Sarah Näf, the group’s chief financial officer, joined the 31-year-old family business “as a secretary” in 2001. Her father, Naef’s founder, imbued a sense of independence in his children early.
“We all began our careers by working for other companies,” says Näf, an economist whose professional life began in Zürich with insurance firm Swiss Life.
“My father told us if we wanted to join the business we had to learn something else.”
Näf says she and her brother Ramon, chief executive, have flourished through their parents’ vision. The group has enjoyed 16 years of growth via a patient blending of next-generation skills and old-guard wisdom.
“It will take 10 years before the third generation comes aboard and we will look to diversify through their know-how,” says Näf.
“But they will have to bring something new to the game.”
Davis calls this type of next generation member an “intrapreneur” – a family member who develops a business unit that can stand alone while getting a taste of going it alone.
“It could have its own P&L,” says Davis.
“For a next generation to add value, they at least have to update the existing business.”

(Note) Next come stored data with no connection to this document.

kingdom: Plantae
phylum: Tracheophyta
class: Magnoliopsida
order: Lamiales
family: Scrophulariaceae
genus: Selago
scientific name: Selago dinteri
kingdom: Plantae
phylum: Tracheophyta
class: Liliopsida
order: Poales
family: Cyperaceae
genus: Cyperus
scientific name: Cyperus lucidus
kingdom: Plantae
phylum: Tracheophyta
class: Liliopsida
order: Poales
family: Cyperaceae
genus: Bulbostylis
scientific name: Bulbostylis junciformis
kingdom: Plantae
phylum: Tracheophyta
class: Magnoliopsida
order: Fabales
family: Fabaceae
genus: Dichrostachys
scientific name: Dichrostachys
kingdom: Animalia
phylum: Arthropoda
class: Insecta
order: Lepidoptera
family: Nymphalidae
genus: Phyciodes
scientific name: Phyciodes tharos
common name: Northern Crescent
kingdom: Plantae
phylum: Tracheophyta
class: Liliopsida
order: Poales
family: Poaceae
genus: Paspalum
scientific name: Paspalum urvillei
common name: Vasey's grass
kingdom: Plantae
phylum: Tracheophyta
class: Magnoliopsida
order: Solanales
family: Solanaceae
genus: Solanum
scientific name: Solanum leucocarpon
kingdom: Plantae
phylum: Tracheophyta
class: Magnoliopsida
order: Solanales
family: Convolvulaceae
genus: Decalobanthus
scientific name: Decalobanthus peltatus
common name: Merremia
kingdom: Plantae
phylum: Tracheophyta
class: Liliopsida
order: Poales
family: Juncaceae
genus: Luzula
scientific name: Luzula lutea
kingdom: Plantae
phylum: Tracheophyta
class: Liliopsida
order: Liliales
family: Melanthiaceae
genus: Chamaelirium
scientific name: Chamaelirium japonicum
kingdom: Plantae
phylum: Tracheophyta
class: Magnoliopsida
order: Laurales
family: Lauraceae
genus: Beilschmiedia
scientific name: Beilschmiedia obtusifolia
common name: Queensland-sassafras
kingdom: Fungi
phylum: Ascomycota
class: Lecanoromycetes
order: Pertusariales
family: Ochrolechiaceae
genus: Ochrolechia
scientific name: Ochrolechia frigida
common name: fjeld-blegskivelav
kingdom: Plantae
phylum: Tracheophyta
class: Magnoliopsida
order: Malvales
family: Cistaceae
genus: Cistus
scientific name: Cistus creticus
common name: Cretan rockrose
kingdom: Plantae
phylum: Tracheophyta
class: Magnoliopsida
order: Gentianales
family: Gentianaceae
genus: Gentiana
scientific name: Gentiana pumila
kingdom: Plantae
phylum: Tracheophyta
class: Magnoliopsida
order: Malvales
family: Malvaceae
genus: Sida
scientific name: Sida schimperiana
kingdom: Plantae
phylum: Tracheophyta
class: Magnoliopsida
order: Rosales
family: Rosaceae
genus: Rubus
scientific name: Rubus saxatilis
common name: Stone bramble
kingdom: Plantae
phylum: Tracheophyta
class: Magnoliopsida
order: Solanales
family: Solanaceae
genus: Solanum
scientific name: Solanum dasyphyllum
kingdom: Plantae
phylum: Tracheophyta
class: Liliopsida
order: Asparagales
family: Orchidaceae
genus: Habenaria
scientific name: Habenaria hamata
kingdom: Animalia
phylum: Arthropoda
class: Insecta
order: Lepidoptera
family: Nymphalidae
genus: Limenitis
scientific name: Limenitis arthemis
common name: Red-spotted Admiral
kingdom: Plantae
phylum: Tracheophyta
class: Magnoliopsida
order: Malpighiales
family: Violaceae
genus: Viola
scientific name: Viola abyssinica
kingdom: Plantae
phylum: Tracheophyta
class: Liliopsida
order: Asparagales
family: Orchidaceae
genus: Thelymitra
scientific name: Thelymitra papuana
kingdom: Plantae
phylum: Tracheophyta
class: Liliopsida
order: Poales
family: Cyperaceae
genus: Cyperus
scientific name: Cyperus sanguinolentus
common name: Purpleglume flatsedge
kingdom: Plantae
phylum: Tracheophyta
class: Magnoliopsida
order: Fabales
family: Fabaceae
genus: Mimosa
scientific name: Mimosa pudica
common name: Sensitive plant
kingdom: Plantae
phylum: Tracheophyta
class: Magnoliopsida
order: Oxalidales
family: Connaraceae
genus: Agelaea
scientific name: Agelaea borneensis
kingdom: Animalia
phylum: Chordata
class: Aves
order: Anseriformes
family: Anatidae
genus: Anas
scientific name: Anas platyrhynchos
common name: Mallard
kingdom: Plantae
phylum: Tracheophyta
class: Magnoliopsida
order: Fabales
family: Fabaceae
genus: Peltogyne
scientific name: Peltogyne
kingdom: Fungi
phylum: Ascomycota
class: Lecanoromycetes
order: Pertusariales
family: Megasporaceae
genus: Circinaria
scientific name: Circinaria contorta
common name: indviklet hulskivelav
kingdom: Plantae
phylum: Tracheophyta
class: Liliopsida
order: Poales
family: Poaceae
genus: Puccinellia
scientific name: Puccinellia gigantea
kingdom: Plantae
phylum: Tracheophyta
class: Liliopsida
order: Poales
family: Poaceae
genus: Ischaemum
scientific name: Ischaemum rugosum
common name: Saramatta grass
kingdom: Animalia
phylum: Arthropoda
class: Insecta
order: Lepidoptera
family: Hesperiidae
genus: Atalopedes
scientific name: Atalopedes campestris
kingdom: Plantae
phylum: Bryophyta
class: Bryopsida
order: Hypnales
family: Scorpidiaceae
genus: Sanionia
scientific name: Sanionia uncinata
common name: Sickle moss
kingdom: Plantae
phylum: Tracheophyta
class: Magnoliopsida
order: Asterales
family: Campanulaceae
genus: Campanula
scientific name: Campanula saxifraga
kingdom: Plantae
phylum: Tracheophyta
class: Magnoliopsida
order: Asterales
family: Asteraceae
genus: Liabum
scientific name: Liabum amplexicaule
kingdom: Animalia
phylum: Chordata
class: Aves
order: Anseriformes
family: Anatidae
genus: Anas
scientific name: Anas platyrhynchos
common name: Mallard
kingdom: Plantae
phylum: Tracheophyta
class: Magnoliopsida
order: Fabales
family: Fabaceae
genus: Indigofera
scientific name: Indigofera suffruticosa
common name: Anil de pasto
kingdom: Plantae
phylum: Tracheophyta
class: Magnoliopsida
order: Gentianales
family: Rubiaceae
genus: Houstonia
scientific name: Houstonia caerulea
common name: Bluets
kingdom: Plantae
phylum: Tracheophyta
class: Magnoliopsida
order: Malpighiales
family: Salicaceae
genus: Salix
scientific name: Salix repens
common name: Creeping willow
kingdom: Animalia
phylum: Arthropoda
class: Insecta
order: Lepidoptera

But there are horror stories. Hall tells the tale of a scion drawn from his dream job outside the family firm to replace a chief executive at a US retailer.
“The son stepped in because he thought he needed to,” she recounts.
“Two years later, with all the turmoil within the company, the man had a nervous breakdown and had to quit.”
The notion today’s next generation are entrepreneurial, fiercely self-determining, and spoilt for career choices need not sound alarm bells in family firms keen to remain that way. On the contrary, says Hall. Properly guided, their value-add potential is huge.
“Families are morphing to provide mechanisms to allow that entrepreneurial spirit to be nurtured,” she says.
“They are letting the next generation diversify product lines. They are giving them money to invest, and quite frankly, they are letting them fail in small ways – to learn – before it becomes larger.”